> Exercise
Copy out, from the entries below, each line that holds the string "Subclause".

((

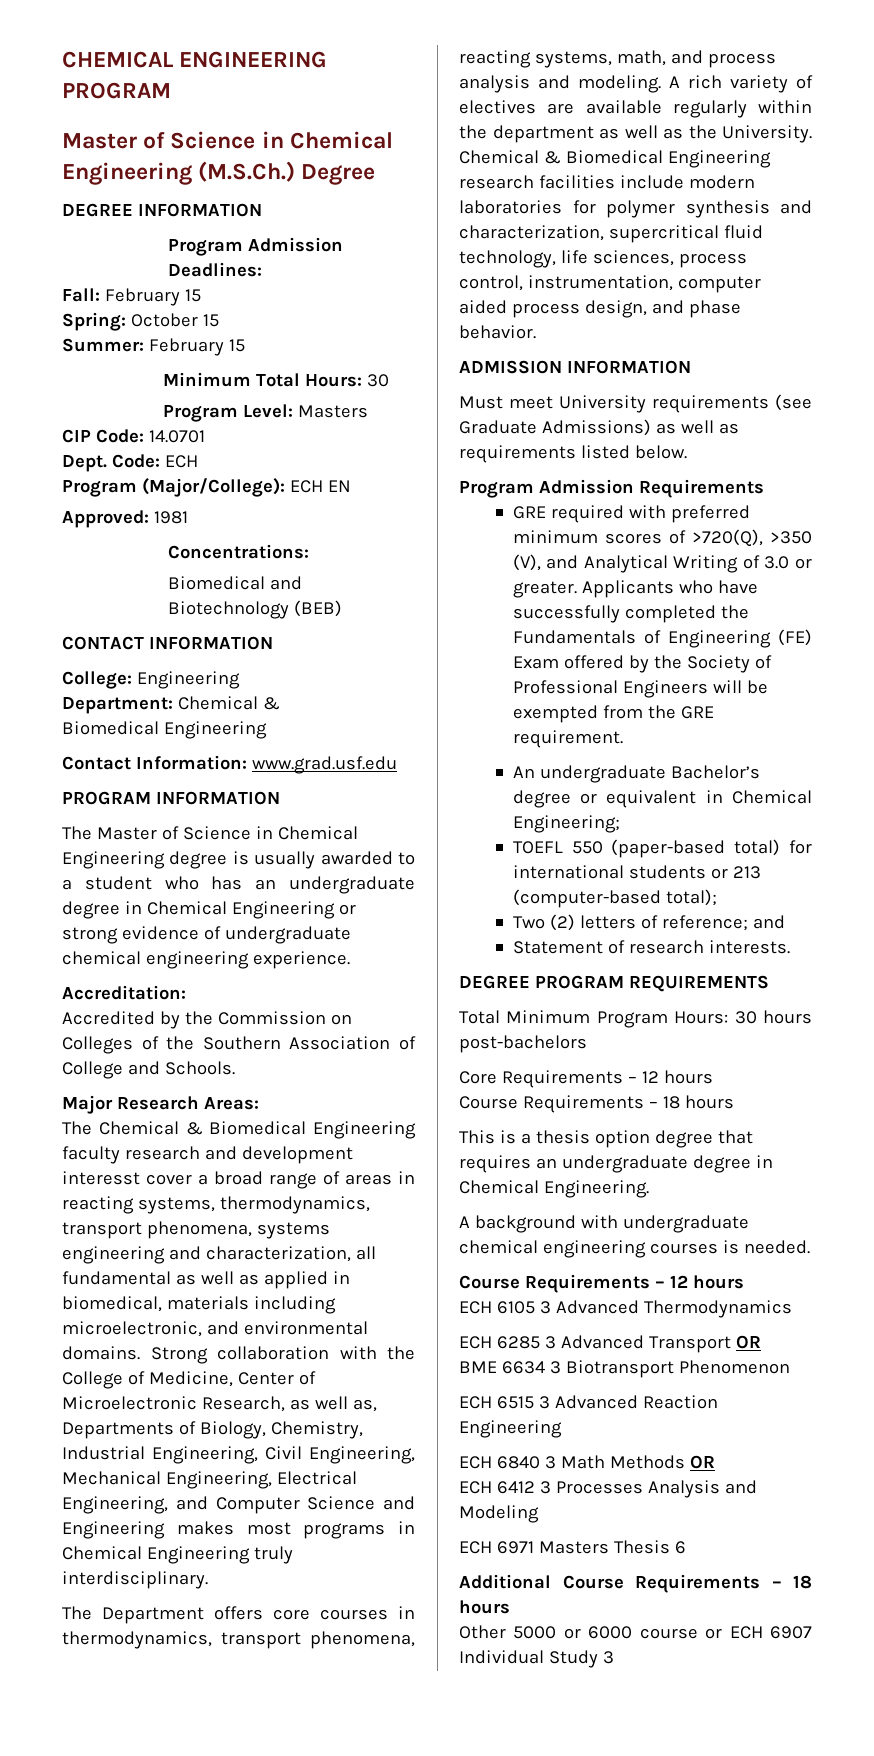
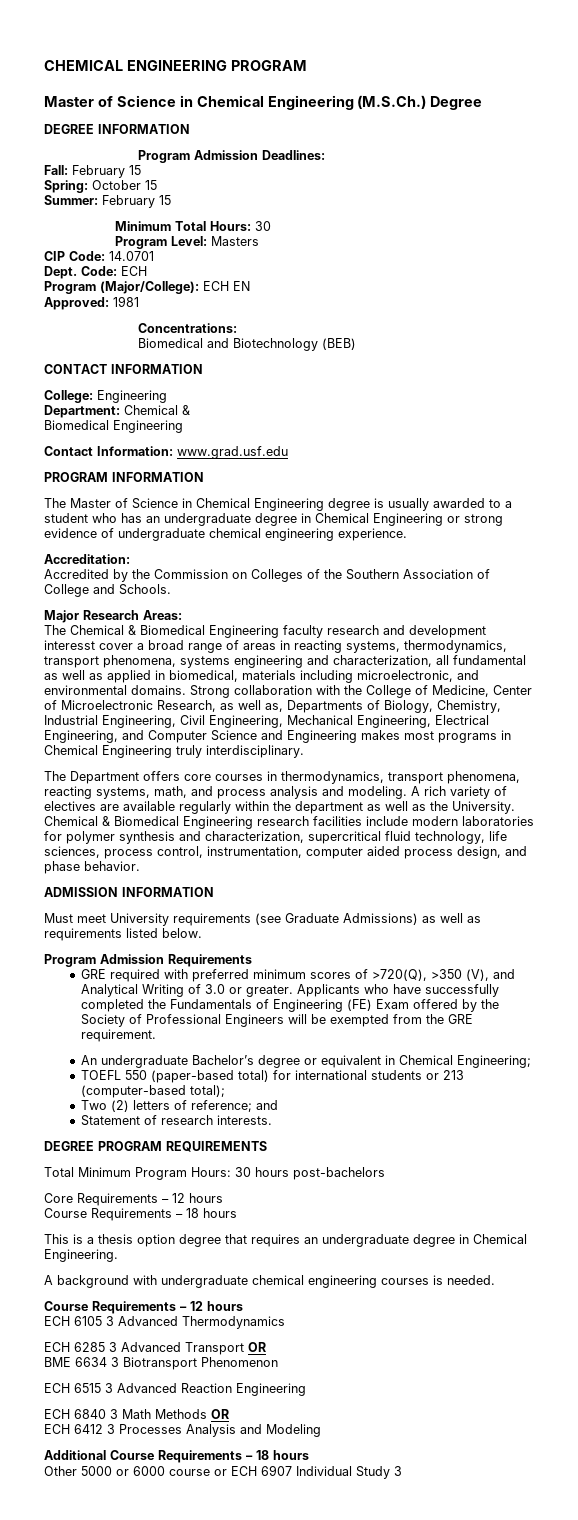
[459,1540,686,1554] // ECH 6971 Masters Thesis 6 -> (321, 1430) none

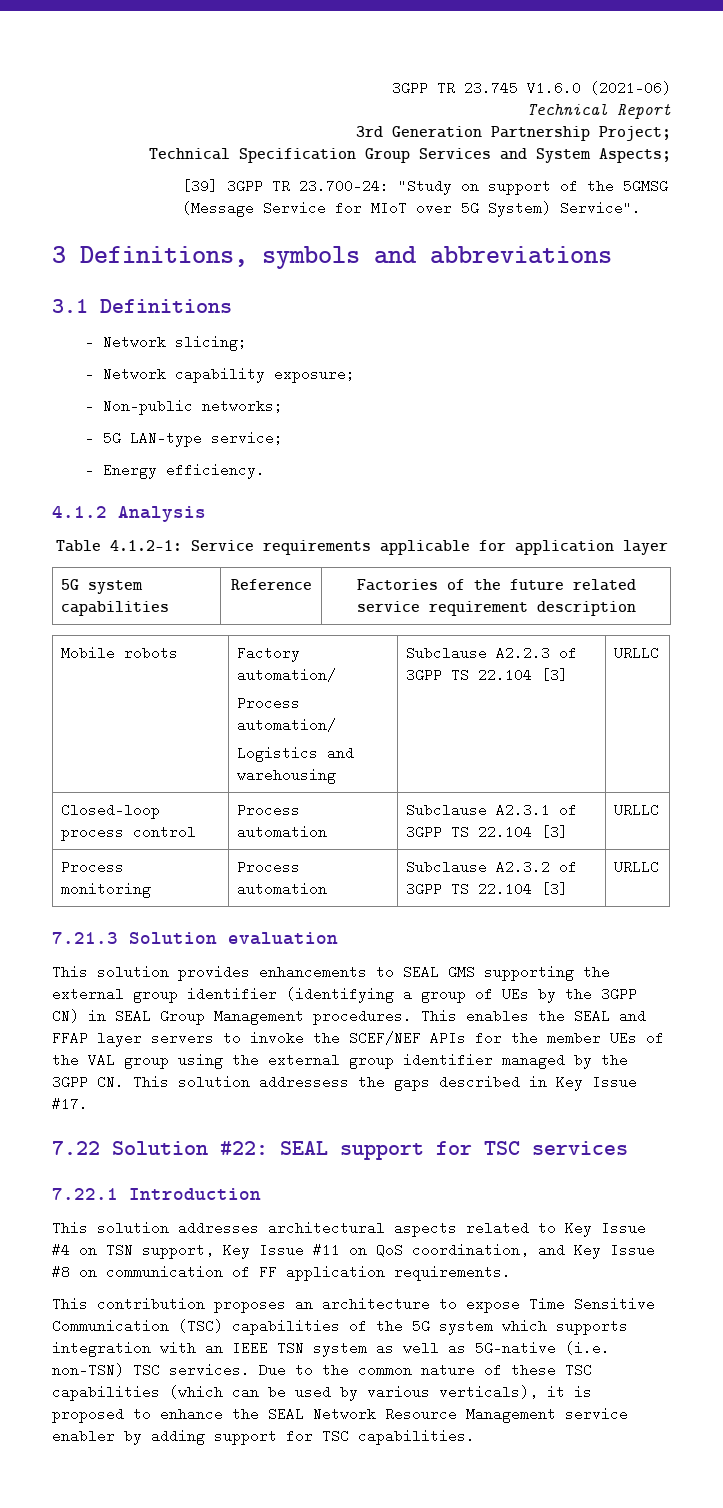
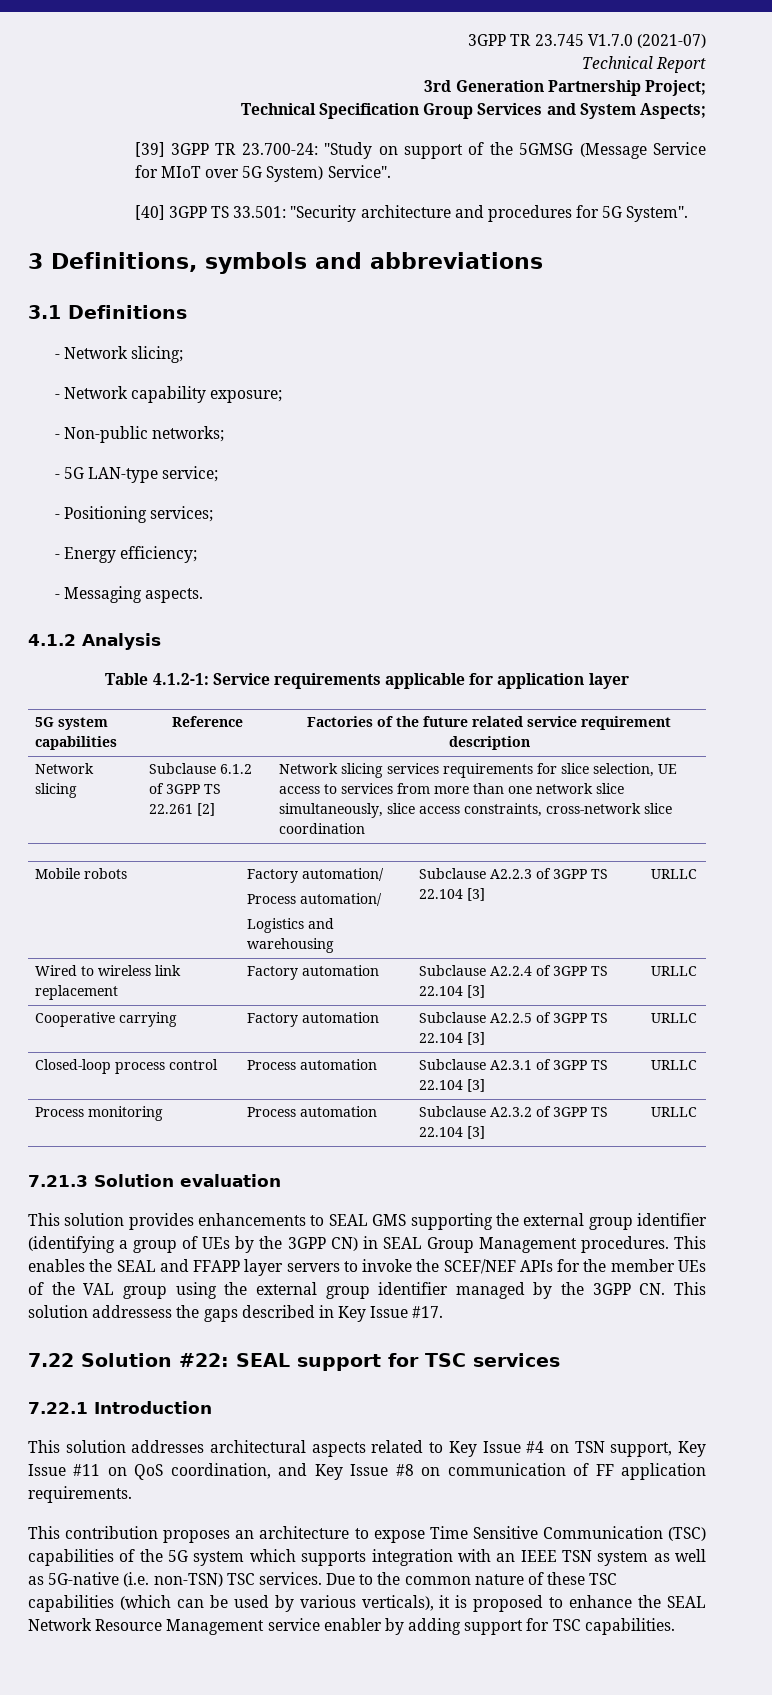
[527,81,671,95] V1.6.0 (2021-06) -> [587,34,706,48] V1.7.0 (2021-07)
(642, 208) none -> [134,205,689,222] // [40] 3GPP TS 33.501: "Security architecture and procedures for 5G System".
(283, 438) none -> [54,506,214,523] // - Positioning services;
[165,463,265,479] efficiency. -> [120,546,198,563] [54,586,204,603] efficiency; // - Messaging aspects.
(636, 608) none -> [34,763,94,774] [34,783,77,798] [148,763,252,774] [148,783,221,794] [148,803,215,816] [278,763,677,778] [278,783,624,794] [278,803,672,818] [278,823,365,834] // Network slicing | Subclause 6.1.2 of 3GPP TS 22.261 [2] | Network slicing services requirements for slice selection, UE access to services from more than one network slice simultaneously, slice access constraints, cross-network slice coordination
(660, 653) none -> [34,965,181,976] [34,985,118,1000] [246,965,379,980] [418,965,608,976] [418,985,485,998] [650,966,697,976] [34,1012,177,1027] [246,1012,379,1027] [418,1012,608,1023] [418,1032,485,1045] [650,1013,697,1023] // Wired to wireless link replacement | Factory automation | Subclause A2.2.4 of 3GPP TS 22.104 [3] | URLLC // Cooperative carrying | Factory automation | Subclause A2.2.5 of 3GPP TS 22.104 [3] | URLLC
[52,1031,88,1045] FFAP -> [193,1260,241,1272] FFAPP

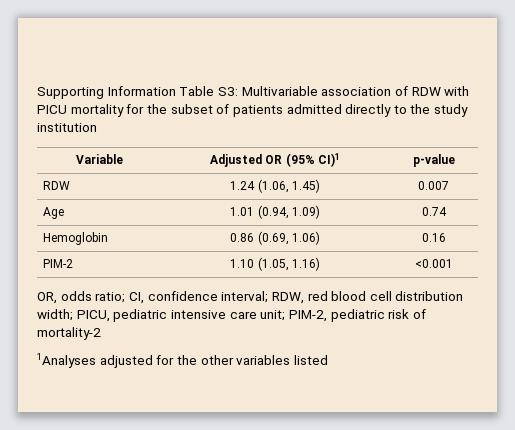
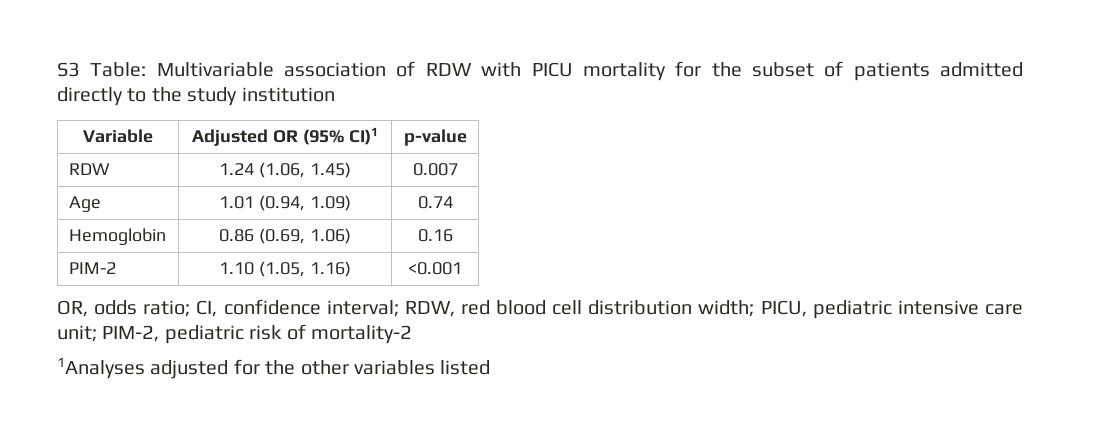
[37,86,238,99] Supporting Information Table S3: -> [57,62,147,77] S3 Table:

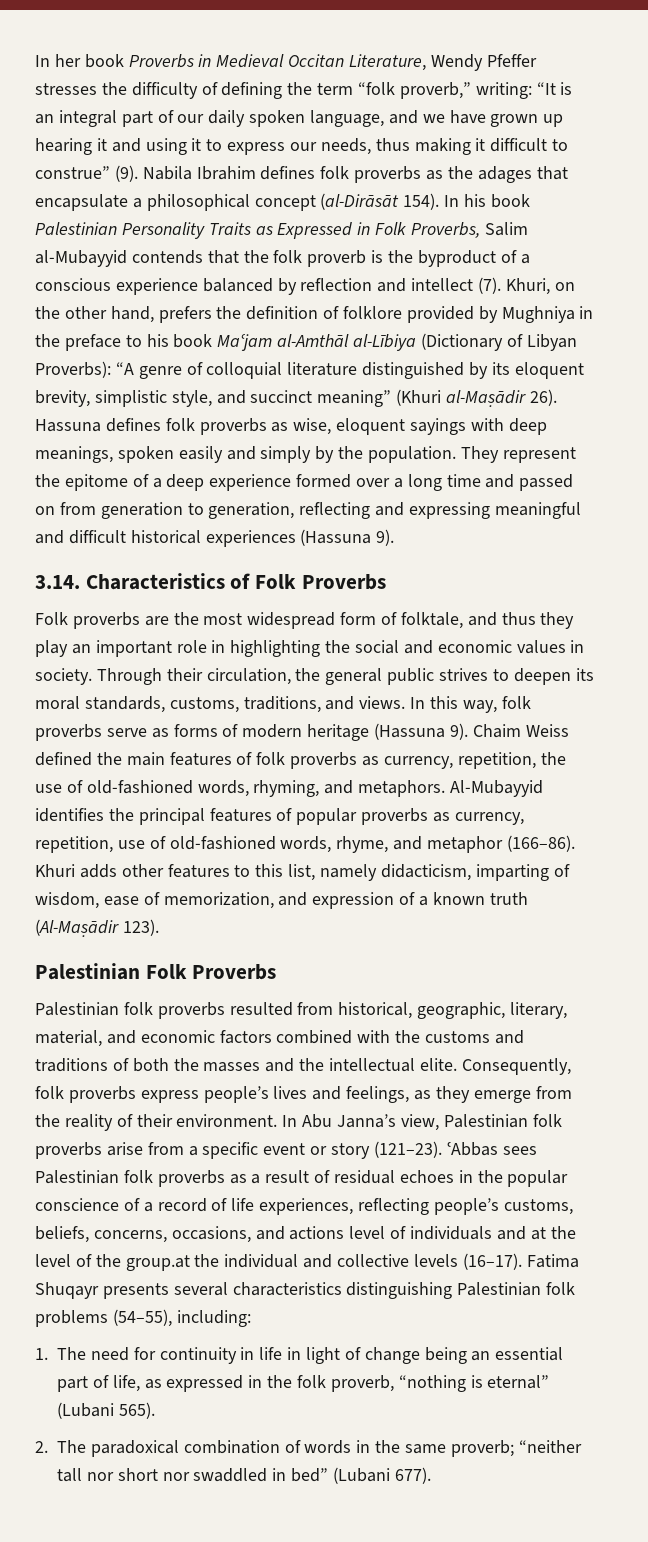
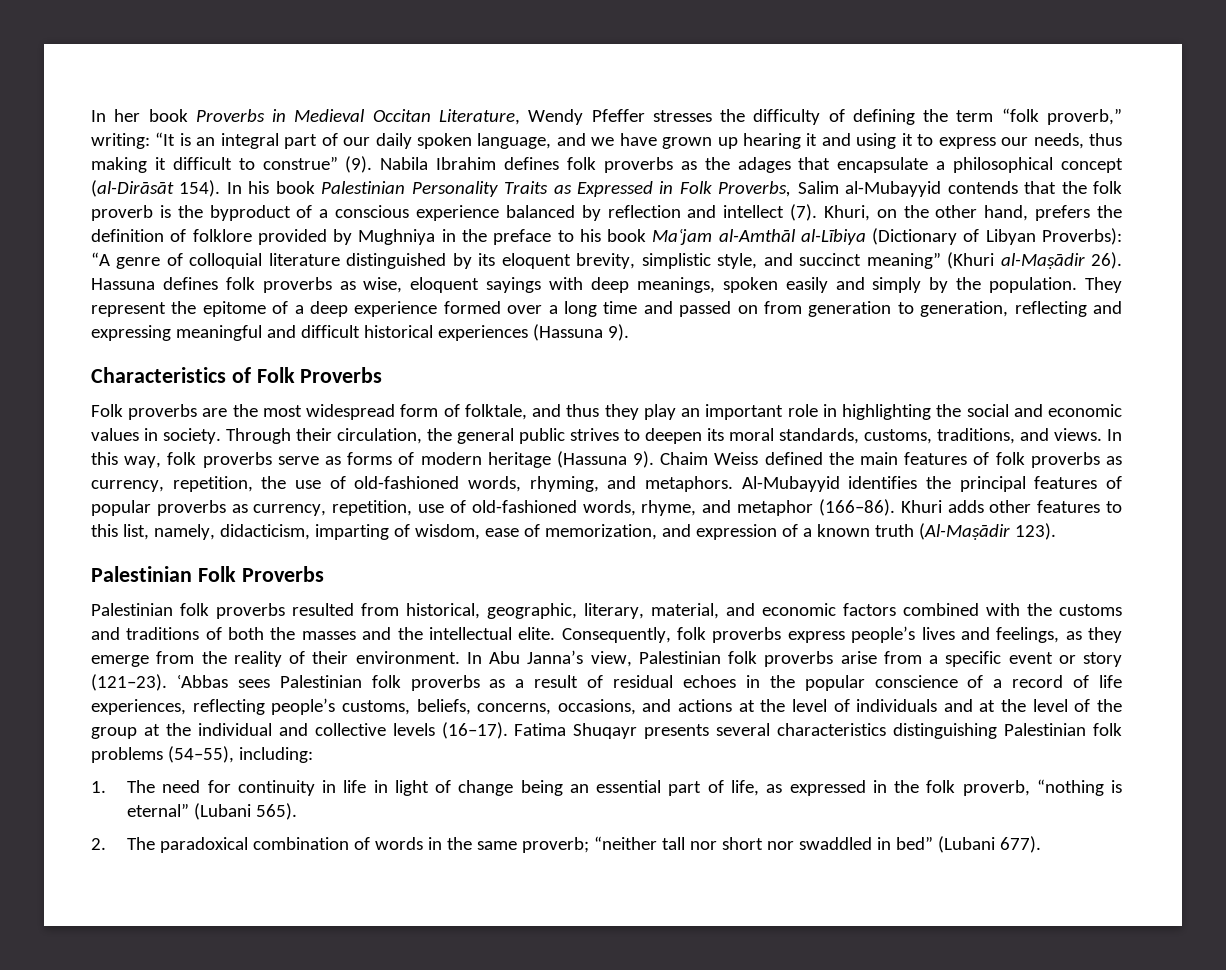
[35,575,80,589] 3.14. -> (629, 332) none
[320,864,378,881] namely -> [153,524,215,540] namely,
(345, 1233) none -> [738,699,786,712] at the
[125,1255,190,1271] group.at -> [91,724,160,739] group at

))

> Exercise response
(636, 608) none -> [34,763,94,774] [34,783,77,798] [148,763,252,774] [148,783,221,794] [148,803,215,816] [278,763,677,778] [278,783,624,794] [278,803,672,818] [278,823,365,834] // Network slicing | Subclause 6.1.2 of 3GPP TS 22.261 [2] | Network slicing services requirements for slice selection, UE access to services from more than one network slice simultaneously, slice access constraints, cross-network slice coordination
(660, 653) none -> [34,965,181,976] [34,985,118,1000] [246,965,379,980] [418,965,608,976] [418,985,485,998] [650,966,697,976] [34,1012,177,1027] [246,1012,379,1027] [418,1012,608,1023] [418,1032,485,1045] [650,1013,697,1023] // Wired to wireless link replacement | Factory automation | Subclause A2.2.4 of 3GPP TS 22.104 [3] | URLLC // Cooperative carrying | Factory automation | Subclause A2.2.5 of 3GPP TS 22.104 [3] | URLLC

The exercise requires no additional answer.